Tuesday, May 5, 2015

Why Did The Contingency Removal Time Frame Change?

We had a few changes in our Residential Purchase Agreement in California at the end of last year. One of the things I talked about was the termite inspection.

Today, it's about the Contingency Time Frame change.

Standard had been 17 days for everything. Buyer was to do all of their investigations, confirm value, have loan fully approved. All in that window of time. Frequently we would ask for shorter time period for inspections, but we all know it's the dang loan that takes the longest. No matter how much pestering we do to that buyers lender.

It's going to get harder, but that's not the point of this post.

The full loan approval is not given until every T is crossed and every I is dotted. One of the last things to get cleared can be the appraisal.

Let's say that appraisal doesn't get done until a week or 10 days into escrow. Trust me, it happens. Sometimes a lender is remarkably fast, sometimes it's that longer period. The borrower has to sign their official loan application, disclosures from lender to borrower have to be read and signed. The appraisal gets ordered, the appraiser calls the listing agent, the appointment to view property is scheduled.

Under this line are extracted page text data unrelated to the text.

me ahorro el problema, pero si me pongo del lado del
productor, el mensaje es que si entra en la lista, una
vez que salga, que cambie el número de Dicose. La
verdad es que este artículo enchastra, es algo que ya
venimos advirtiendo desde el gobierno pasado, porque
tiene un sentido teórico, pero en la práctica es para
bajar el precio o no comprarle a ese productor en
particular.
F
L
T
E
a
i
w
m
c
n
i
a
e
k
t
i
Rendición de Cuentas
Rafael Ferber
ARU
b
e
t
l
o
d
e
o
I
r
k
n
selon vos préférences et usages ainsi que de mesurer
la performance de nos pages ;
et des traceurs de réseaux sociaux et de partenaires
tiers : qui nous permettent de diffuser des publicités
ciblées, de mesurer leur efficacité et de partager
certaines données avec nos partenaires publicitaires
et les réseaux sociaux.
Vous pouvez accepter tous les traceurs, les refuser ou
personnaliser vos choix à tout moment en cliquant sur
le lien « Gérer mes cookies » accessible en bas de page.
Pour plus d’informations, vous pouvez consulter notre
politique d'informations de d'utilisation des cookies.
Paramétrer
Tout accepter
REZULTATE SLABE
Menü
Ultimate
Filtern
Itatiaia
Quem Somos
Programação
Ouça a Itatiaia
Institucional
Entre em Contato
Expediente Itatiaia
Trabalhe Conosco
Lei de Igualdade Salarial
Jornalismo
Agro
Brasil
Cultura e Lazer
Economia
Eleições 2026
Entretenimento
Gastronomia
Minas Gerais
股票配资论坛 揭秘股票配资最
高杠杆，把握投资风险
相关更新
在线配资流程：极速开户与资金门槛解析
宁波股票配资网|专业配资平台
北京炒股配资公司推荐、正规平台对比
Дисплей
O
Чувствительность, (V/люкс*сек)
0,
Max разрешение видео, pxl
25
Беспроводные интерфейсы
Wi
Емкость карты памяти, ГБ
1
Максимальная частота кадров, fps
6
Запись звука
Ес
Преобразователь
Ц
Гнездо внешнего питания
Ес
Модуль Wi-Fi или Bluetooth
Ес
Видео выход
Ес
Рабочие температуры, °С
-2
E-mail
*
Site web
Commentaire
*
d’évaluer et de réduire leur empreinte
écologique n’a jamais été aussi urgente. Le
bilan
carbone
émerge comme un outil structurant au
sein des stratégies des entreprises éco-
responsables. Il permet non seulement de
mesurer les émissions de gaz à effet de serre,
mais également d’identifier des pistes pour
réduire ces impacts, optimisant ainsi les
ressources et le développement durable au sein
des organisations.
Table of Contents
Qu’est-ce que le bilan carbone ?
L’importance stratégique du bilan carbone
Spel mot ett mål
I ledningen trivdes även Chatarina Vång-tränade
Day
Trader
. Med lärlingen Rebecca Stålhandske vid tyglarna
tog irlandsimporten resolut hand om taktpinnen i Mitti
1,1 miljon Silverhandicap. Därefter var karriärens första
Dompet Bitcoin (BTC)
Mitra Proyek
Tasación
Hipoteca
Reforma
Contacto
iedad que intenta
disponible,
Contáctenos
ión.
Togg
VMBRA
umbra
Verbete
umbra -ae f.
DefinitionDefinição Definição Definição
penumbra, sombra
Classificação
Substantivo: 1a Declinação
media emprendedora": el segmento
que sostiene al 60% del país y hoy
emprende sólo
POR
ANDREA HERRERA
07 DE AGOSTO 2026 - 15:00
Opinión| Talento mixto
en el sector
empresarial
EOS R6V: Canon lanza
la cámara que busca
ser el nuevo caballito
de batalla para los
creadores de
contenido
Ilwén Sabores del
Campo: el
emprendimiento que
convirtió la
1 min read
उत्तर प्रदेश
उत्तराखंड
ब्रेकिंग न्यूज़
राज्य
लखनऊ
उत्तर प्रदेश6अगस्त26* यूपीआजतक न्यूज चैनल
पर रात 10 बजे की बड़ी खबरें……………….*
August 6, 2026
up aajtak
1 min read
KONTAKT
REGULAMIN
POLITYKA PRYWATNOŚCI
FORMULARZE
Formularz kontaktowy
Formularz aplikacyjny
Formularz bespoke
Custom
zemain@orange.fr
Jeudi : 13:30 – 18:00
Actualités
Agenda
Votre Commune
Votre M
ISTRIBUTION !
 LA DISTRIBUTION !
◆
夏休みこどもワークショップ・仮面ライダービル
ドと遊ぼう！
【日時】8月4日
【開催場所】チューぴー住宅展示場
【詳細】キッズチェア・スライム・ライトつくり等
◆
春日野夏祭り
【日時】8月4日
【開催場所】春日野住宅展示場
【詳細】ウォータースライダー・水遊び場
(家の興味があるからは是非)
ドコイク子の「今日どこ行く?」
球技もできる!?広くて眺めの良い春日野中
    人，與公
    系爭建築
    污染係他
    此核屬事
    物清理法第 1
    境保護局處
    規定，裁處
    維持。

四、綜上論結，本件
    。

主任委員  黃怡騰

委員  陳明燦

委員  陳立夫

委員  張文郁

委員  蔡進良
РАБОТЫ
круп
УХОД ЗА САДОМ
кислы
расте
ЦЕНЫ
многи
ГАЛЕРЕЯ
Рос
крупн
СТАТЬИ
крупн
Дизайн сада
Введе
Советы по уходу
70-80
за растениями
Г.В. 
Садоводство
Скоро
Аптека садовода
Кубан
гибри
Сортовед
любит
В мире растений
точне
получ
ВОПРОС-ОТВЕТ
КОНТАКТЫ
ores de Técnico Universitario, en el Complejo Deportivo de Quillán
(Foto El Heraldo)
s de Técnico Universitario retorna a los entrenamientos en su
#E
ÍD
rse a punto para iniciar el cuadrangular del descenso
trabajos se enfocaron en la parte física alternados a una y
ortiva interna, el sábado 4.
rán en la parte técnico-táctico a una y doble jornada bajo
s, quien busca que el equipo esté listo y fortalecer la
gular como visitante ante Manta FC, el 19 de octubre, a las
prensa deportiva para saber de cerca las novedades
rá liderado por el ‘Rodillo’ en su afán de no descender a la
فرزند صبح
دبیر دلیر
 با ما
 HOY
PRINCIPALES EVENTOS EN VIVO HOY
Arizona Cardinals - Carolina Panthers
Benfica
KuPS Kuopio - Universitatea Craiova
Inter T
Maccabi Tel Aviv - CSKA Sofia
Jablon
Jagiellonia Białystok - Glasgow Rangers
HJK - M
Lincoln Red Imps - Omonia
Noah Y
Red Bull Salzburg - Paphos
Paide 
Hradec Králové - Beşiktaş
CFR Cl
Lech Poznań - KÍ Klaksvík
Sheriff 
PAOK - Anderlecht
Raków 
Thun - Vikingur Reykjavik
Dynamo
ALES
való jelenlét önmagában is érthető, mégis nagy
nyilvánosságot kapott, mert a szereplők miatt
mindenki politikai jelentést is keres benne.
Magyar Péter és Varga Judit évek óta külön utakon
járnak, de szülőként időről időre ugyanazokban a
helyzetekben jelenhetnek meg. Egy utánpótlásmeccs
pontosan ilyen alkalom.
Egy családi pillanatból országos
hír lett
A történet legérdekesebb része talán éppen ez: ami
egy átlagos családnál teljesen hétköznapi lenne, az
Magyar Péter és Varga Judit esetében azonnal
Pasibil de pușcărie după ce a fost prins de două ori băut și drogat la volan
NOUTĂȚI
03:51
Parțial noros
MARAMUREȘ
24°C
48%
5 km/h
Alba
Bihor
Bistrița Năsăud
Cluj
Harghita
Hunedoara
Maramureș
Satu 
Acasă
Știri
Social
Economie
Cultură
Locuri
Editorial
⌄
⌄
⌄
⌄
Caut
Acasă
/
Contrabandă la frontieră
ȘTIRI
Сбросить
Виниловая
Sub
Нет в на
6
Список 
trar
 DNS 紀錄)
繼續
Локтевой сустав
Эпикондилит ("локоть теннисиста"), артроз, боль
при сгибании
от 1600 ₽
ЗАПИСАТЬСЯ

Once the appraiser views the property, he/she generally has a couple days to submit their value report. It's a lengthy report, seen plenty of them. Even once the appraiser submits the report it has to go back to the lender before the buyer even hears of the value. Once they finally hear the value they can generally remove that contingency, along with all the other ones....except their final loan contingency.

The reason for the extra 4 days on that final contingency? Because, it's damn difficult to remove appraisal and loan contingency when it's just barely been received.

Quite honestly, listing agents spend several days nagging, threatening, paper-work shoving, to the buyers agent to get Full Contingency Removal.

Removing all buyers contingencies is confirming that buyer is definitely buying and seller can breathe a sigh of relief that the transaction is going to close.


As a listing agent, I'm the nagger. As a buyers agent, I'm the one that confirms those T's & I's for my buyer and still make the lender give the final go ahead. Then I ask buyer "Are You Sure You Want This Home?" one final time!